Relator da indicação, Weverton sabia que o governo correria riscos na votação secreta. A súplica não surtiu efeito: Messias teve apenas 34 votos favoráveis, sete a menos que o necessário para virar ministro do Supremo Tribunal Federal.
O responsável pela derrota histórica do Planalto tem nome e sobrenome: Davi Alcolumbre. O presidente do Senado tentou emplacar o aliado Rodrigo Pacheco na vaga do ministro Luís Roberto Barroso. Contrariado com a escolha de Messias, resolveu humilhar Lula e deixar o governo de joelhos.
Alcolumbre submeteu o advogado-geral da União a uma frigideira de cinco meses. Só aceitou recebê-lo na semana passada, às escondidas. No encontro, não quis se comprometer com a aprovação. Faltou dizer que se empenharia pessoalmente para rejeitá-lo.
O governo acreditou no otimismo que vendia em declarações públicas. A Secretaria de Relações Institucionais chegou a descartar uma sugestão de adiar a sabatina, em manobra para ganhar tempo e tentar conquistar votos.
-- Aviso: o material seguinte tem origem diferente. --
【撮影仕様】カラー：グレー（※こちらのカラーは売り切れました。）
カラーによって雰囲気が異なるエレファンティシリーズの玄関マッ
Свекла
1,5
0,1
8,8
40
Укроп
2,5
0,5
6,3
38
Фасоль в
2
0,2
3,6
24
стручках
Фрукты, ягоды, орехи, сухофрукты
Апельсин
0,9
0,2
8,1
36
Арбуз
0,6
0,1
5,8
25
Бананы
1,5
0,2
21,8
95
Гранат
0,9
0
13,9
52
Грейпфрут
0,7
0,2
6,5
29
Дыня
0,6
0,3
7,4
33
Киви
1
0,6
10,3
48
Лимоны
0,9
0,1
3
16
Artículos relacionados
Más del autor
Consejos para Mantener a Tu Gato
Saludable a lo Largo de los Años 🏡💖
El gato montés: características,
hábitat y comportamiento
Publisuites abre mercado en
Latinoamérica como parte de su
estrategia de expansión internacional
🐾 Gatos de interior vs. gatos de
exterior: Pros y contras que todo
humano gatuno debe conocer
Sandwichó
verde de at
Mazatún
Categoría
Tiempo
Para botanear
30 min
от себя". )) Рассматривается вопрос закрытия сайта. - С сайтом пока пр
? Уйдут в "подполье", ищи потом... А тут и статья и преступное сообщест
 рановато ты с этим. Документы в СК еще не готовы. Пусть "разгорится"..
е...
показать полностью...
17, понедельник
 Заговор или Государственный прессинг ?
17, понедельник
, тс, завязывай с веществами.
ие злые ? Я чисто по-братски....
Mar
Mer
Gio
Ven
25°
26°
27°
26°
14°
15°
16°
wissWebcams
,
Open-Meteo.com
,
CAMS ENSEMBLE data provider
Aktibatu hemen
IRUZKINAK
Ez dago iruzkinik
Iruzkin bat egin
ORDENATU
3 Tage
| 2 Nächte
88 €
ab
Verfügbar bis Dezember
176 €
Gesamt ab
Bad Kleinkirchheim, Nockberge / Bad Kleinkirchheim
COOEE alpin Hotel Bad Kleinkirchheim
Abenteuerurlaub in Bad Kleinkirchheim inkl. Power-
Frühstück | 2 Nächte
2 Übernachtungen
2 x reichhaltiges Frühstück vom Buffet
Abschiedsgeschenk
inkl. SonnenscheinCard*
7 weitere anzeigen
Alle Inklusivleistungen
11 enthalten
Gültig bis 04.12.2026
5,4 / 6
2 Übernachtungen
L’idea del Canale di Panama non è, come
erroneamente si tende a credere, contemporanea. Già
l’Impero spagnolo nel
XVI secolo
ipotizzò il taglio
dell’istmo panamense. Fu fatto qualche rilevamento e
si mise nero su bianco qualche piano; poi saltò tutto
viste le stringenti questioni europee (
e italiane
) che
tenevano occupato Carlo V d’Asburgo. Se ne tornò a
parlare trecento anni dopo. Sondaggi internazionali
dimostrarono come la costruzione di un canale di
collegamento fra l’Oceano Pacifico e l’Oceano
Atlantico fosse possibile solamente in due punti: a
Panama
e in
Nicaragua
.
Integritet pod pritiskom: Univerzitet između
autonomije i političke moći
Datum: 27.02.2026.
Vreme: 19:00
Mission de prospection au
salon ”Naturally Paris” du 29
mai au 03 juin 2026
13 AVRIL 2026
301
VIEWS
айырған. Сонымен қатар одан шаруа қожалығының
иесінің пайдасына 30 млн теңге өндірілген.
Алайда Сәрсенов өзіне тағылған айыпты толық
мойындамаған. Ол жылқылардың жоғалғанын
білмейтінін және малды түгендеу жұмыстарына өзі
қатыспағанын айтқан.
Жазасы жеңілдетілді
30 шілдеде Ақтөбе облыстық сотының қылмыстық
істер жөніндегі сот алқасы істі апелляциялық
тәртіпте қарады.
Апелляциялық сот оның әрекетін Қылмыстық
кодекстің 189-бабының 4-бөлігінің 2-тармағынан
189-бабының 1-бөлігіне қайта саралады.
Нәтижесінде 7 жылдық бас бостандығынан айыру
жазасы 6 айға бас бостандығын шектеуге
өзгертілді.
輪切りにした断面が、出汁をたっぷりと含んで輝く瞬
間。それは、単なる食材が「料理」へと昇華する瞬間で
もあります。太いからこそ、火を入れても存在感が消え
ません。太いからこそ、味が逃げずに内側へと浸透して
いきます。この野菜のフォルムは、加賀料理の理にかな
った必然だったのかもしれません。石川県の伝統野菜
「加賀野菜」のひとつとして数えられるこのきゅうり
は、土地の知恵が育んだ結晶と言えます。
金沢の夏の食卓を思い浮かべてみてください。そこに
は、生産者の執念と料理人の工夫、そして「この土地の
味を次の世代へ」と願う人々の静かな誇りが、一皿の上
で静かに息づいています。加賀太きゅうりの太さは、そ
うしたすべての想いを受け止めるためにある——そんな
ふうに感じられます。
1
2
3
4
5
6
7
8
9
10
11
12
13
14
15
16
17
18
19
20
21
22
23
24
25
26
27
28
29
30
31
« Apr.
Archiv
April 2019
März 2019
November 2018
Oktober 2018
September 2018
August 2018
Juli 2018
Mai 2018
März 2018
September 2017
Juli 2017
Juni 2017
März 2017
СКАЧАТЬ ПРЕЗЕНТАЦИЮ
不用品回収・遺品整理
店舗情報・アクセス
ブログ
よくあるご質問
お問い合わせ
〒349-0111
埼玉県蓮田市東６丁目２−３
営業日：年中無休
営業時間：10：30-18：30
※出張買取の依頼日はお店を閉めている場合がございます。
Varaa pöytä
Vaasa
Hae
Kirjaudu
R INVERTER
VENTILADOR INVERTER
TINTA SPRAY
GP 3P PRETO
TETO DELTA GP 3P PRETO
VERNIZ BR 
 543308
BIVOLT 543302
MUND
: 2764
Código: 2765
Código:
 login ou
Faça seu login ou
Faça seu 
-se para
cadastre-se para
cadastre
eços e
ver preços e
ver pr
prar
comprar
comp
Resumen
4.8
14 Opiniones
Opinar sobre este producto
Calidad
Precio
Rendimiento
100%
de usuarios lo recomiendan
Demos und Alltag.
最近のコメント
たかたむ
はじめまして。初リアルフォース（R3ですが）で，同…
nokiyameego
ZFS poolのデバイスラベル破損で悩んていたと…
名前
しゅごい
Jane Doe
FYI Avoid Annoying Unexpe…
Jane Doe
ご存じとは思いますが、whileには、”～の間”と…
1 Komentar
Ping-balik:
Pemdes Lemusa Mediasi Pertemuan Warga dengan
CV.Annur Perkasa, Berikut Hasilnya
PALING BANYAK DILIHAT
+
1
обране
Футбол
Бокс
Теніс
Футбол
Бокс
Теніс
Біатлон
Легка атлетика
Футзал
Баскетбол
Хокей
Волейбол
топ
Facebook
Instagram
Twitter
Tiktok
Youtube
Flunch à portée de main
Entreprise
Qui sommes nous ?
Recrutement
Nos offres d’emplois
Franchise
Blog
A ficha só começou a cair ontem à tarde, quando Messias respondia às últimas perguntas dos senadores. Ao constatar que a derrota era iminente, um articulador do Planalto abandonou o almoço às pressas, na tentativa de demover Alcolumbre. Ouviu que o jogo já estava jogado.
No terceiro mandato, Lula sofre uma derrota inédita nos últimos 132 anos. Desde 1894, na turbulenta gestão de Floriano Peixoto, o Senado não rejeitava um indicado ao Supremo. O resultado expõe um governo desarticulado e alheio ao que se negocia nos corredores do Congresso.
Uma das planilhas que circulavam entre os lulistas contabilizava votos inexistentes a favor de Messias. Um deles viria do senador Alessandro Vieira, defensor histórico da Lava-Jato e crítico contumaz do Supremo.
Embora a votação tenha sido secreta, não é difícil traçar um mapa de traições em partidos aliados, como PSD e MDB. Algumas defecções eram visíveis a olho nu. Preterido por Lula, Pacheco foi o primeiro senador a deixar o plenário, assim que o painel foi aberto.
Outros aliados preferiram nem aparecer. Insatisfeito por ter perdido a vaga de titular na Comissão de Constituição e Justiça, o senador Cid Gomes viajou para não votar.
A oposição comemorou o resultado com euforia. Senadores bolsonaristas ensaiaram um coro de “Fora, Lula” no plenário. Hoje o clima de fim de governo tende a se agravar. O Congresso deve derrubar o veto ao chamado PL da Dosimetria, que reduz as penas dos condenados por tentativa de golpe.
Na ressaca da derrota, o Planalto será pressionado a romper o imobilismo e tomar decisões sobre o futuro da relação com o Legislativo.
Parte dos aliados defende que Lula demita todos os indicados de Alcolumbre na Esplanada. O risco é contratar novos problemas, já que o presidente do Senado mostrou ter completo domínio da Casa.
Outra questão em aberto é o que fazer com a vaga no Supremo. A hipótese de indicar Pacheco soaria como sujeição à chantagem de Alcolumbre. A opção de ceder ao lobby por Bruno Dantas também enfrenta resistências: o ministro do Tribunal de Contas da União é próximo a senadores do MDB.
A oposição prefere que Lula deixe a indicação para o próximo governo. O que também seria interpretado como uma capitulação, já que o presidente é candidato ao quarto mandato.